'''

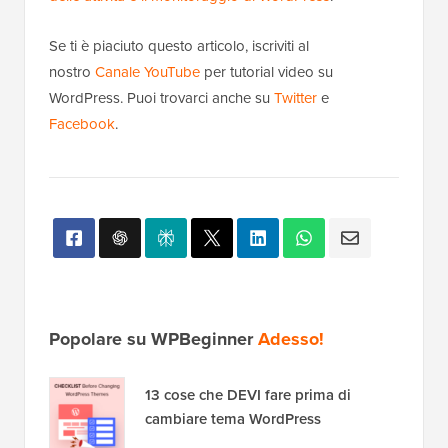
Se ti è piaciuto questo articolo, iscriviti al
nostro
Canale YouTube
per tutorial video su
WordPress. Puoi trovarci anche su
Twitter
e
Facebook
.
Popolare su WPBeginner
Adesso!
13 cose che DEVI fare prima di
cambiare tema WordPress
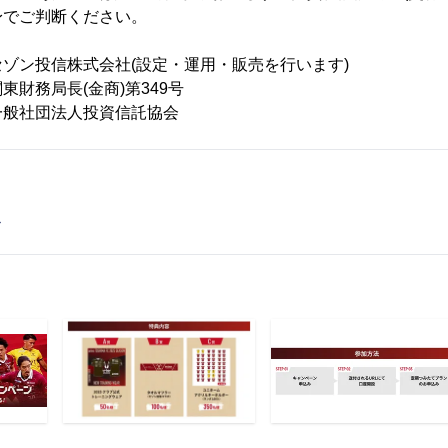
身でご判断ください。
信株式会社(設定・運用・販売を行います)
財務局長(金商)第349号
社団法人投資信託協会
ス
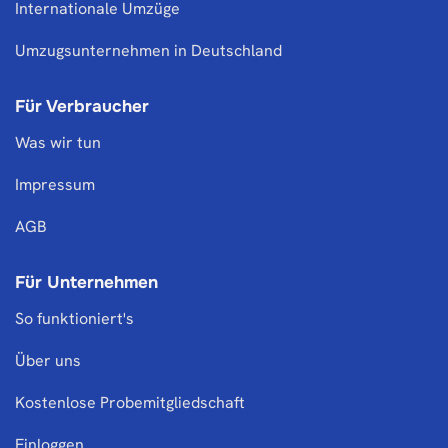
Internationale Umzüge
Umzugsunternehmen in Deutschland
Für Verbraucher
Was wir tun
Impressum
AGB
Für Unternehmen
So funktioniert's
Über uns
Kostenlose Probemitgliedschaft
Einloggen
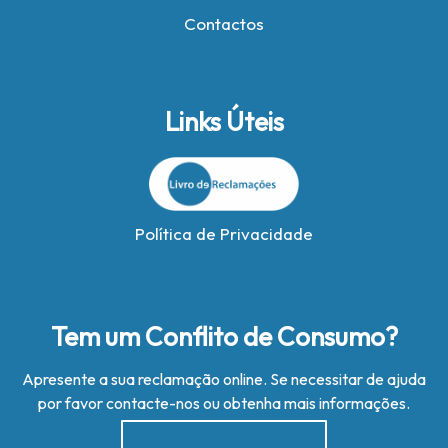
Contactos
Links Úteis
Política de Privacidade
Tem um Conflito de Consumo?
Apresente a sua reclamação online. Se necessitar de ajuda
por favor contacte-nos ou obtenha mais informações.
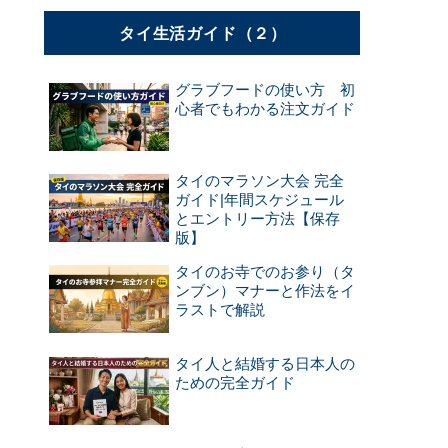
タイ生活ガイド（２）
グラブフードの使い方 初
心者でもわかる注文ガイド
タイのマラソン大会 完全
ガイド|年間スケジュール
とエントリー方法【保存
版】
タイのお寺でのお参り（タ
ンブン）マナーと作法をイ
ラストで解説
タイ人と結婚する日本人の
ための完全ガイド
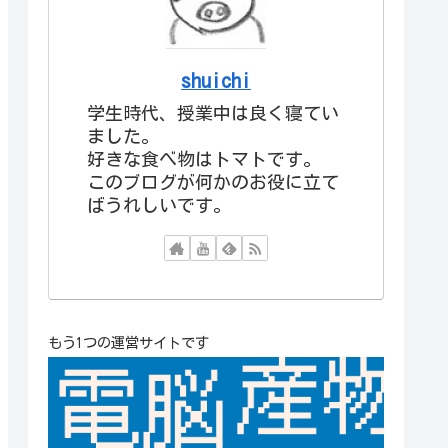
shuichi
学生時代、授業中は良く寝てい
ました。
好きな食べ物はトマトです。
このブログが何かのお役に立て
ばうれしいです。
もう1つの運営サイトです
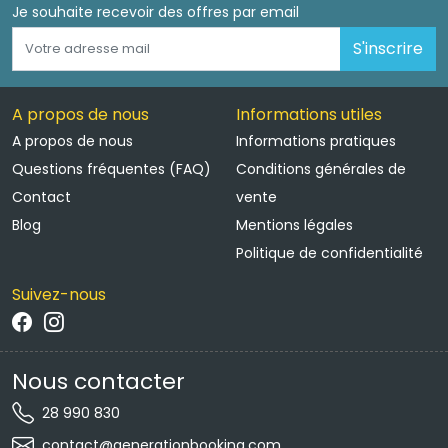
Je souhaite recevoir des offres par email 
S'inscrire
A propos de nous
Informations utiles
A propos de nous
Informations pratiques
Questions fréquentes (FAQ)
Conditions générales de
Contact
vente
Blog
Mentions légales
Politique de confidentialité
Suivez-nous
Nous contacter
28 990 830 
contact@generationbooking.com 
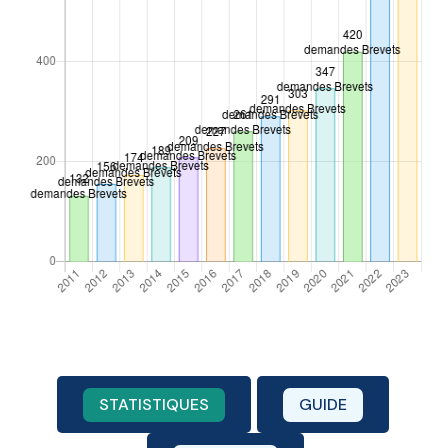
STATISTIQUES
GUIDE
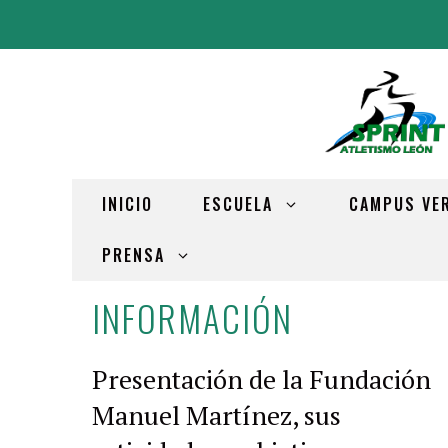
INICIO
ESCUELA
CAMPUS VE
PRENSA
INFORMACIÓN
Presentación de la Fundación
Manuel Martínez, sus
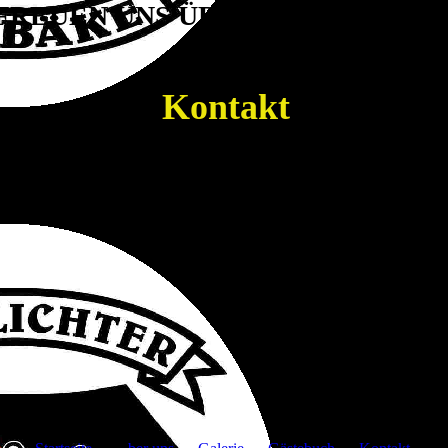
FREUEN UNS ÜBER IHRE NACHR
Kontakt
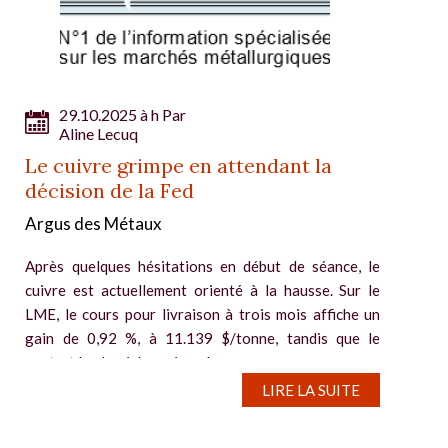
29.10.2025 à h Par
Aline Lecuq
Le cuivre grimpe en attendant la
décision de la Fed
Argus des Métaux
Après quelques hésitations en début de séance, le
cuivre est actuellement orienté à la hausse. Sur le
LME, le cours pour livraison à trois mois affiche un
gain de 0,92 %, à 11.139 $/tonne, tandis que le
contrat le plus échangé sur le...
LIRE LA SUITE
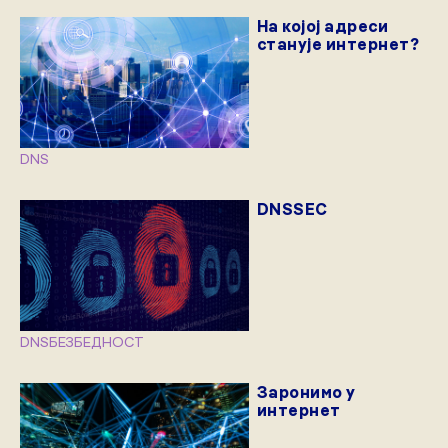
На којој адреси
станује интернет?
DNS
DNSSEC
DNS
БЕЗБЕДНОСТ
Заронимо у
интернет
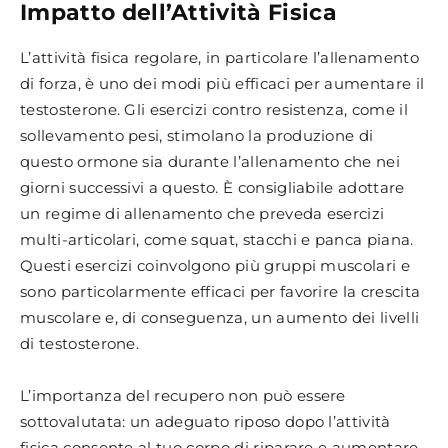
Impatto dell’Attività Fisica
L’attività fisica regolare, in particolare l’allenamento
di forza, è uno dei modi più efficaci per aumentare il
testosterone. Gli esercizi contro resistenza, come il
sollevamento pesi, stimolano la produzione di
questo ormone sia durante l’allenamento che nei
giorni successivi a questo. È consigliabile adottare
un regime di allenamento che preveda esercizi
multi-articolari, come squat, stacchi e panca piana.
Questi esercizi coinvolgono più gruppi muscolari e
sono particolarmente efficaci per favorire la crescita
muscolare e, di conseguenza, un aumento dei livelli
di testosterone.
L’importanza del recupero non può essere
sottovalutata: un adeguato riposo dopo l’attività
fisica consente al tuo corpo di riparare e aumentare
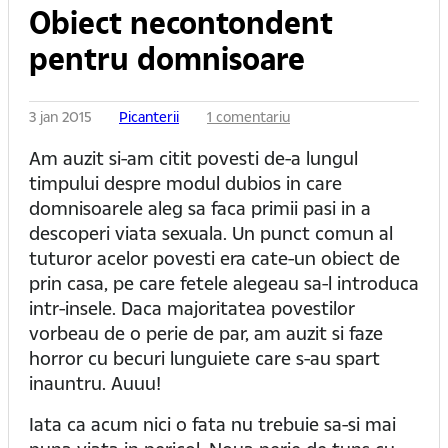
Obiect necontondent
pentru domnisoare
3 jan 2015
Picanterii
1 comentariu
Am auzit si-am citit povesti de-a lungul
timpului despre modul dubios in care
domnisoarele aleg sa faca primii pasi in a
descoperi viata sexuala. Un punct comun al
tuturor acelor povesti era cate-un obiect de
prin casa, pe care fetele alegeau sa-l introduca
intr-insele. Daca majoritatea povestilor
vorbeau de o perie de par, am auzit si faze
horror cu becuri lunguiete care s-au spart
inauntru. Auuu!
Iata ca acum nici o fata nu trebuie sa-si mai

'''

Aim of the exercise: Which lines in the items above contain the word "allenamento"? Collect every one of them, copied in full.

Reply to the task:
L’attività fisica regolare, in particolare l’allenamento
questo ormone sia durante l’allenamento che nei
un regime di allenamento che preveda esercizi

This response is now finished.